Try it = If a line in the listing below has the string "Dépanneur", copy it out.

━━━━━ Provided entries

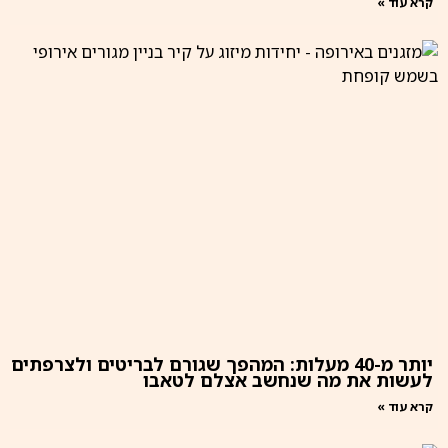
קרא עוד »
יותר מ-40 מעלות: המהפך שגורם לבריטים ולצרפתים
לעשות את מה שנחשב אצלם לטאבו
קרא עוד »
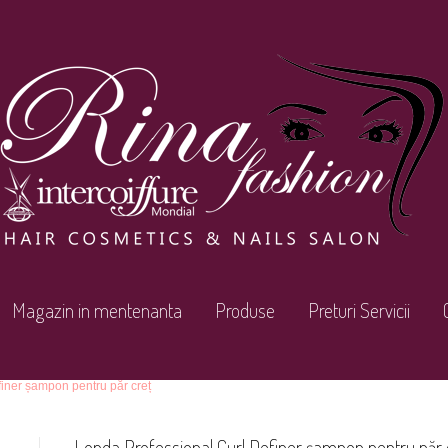
Magazin in mentenanta
Produse
Preturi Servicii
iner șampon pentru păr creț
Londa Professional Curl Definer șampon pentru păr 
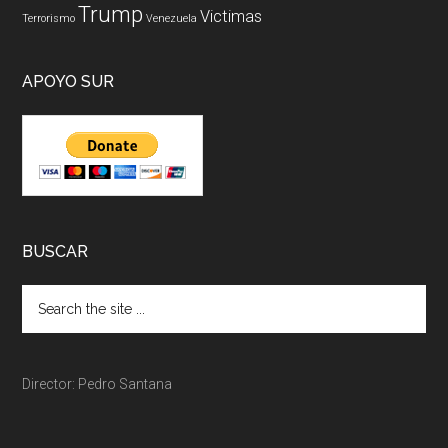
Trump
Victimas
Terrorismo
Venezuela
APOYO SUR
BUSCAR
Director: Pedro Santana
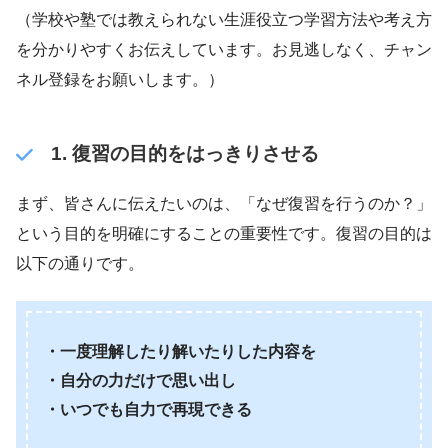
（学校や塾では教えられない生涯役立つ学習方法や考え方
を分かりやすくお伝えしています。お見逃しなく、チャン
ネル登録をお願いします。）
1. 復習の目的をはっきりさせる
まず、皆さんに伝えたいのは、「なぜ復習を行うのか？」
という目的を明確にすることの重要性です。復習の目的は
以下の通りです。
・一度理解したり解いたりした内容を
・自分の力だけで思い出し
・いつでも自力で再現できる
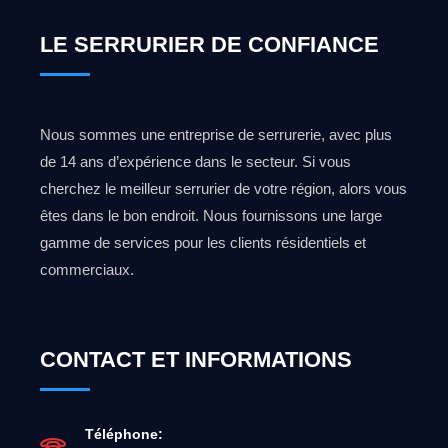
LE SERRURIER DE CONFIANCE
Nous sommes une entreprise de serrurerie, avec plus
de 14 ans d’expérience dans le secteur. Si vous
cherchez le meilleur serrurier de votre région, alors vous
êtes dans le bon endroit. Nous fournissons une large
gamme de services pour les clients résidentiels et
commerciaux.
CONTACT ET INFORMATIONS
Téléphone:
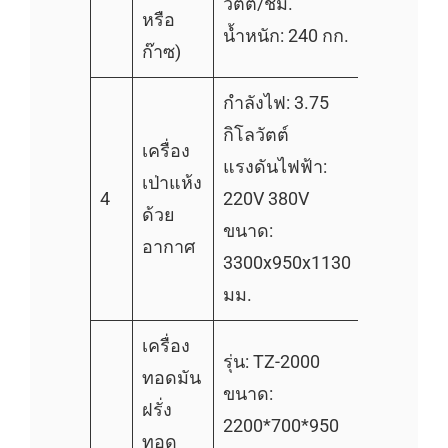
วัตต์/ชม.
หรือ
น้ำหนัก: 240 กก.
ก๊าซ)
กำลังไฟ: 3.75
กิโลวัตต์
เครื่อง
แรงดันไฟฟ้า:
เป่าแห้ง
4
220V 380V
ด้วย
ขนาด:
อากาศ
3300x950x1130
มม.
เครื่อง
รุ่น: TZ-2000
ทอดมัน
ขนาด:
ฝรั่ง
2200*700*950
ทอด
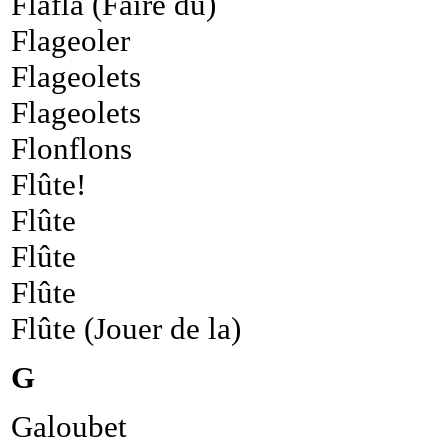
Flafla (Faire du)
Flageoler
Flageolets
Flageolets
Flonflons
Flûte!
Flûte
Flûte
Flûte
Flûte (Jouer de la)
G
Galoubet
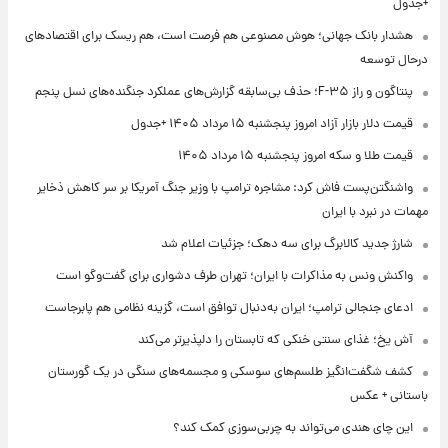
+جدول
هشدار بانک جهانی؛ هوش مصنوعی هم فرصت است، هم ریسک برای اقتصادهای
درحال توسعه
پنتاگون و راز F-۳۵؛ حذف بی‌سابقه گزارش‌های عملکرد جنگنده‌های نسل پنجم
قیمت دلار بازار آزاد امروز پنجشنبه ۱۵ مرداد ۱۴۰۵ +جدول
قیمت طلا و سکه امروز پنجشنبه ۱۵ مرداد ۱۴۰۵
واشنگتن‌پست فاش کرد: مشاجره ترامپ با وزیر جنگ آمریکا بر سر کاهش ذخایر
مهمات در نبرد با ایران
شارژ جدید کالابرگ برای سه دهک؛ جزئیات اعلام شد
واکنش ونس به مذاکرات با ایران؛ تهران طرف دشواری برای گفت‌وگو است
ادعای جنجالی ترامپ؛ ایران به‌دنبال توافق است، گزینه نظامی هم پابرجاست
آش یخ؛ غذای سنتی خنکی که تابستان را دلپذیرتر می‌کند
کشف شگفت‌انگیز طلسم‌های سوسکی و مجسمه‌های سنگی در یک گورستان
باستانی + عکس
این چای هندی می‌تواند به چربی‌سوزی کمک کند؟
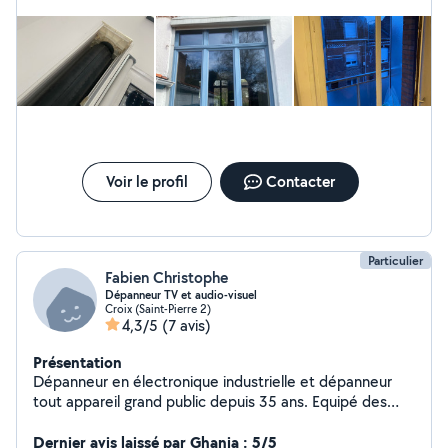
Voir le profil
Contacter
Particulier
Fabien Christophe
Dépanneur TV et audio-visuel
Croix (Saint-Pierre 2)
4,3/5
(7 avis)
Présentation
Dépanneur en électronique industrielle et dépanneur
tout appareil grand public depuis 35 ans. Equipé des
outils de pointe pour la micro électronique
(smartphone). Travail sérieux et de grande qualité. Tout
Dernier avis laissé par Ghania : 5/5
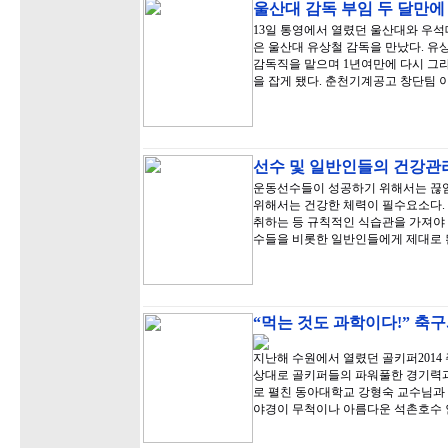
울산대 감독 부임 두 달만에
13일 통영에서 열렸던 울산대와 우석대
은 울산대 유상철 감독을 만났다. 유
감독직을 맡으며 1년여만에 다시 그
을 잡게 됐다. 춘천기계공고 창단팀 
선수 및 일반인들의 건강관
운동선수들이 성공하기 위해서는 끊임
위해서는 건강한 체력이 필수요소다.
취하는 등 규칙적인 식습관을 가져야 
수들을 비롯한 일반인들에게 제대로 
“먹는 것도 과학이다!” 축
지난해 수원에서 열렸던 골키퍼201
상대로 골키퍼들의 파워풀한 경기력
로 펼친 동아대학교 강형숙 교수님과
야경이 무척이나 아름다운 석촌호수 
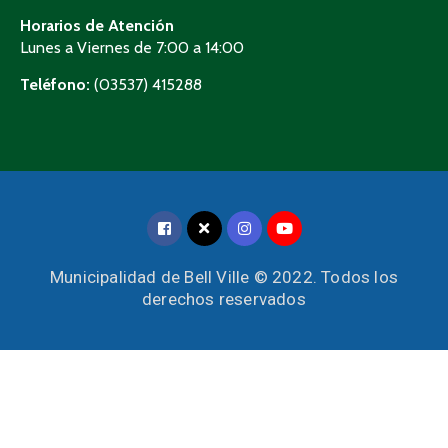
Horarios de Atención
Lunes a Viernes de 7:00 a 14:00
Teléfono:
(03537) 415288
Municipalidad de Bell Ville © 2022. Todos los
derechos reservados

━━━━━━━━━━

Response to this exercise =
Dépanneur TV et audio-visuel
Dépanneur en électronique industrielle et dépanneur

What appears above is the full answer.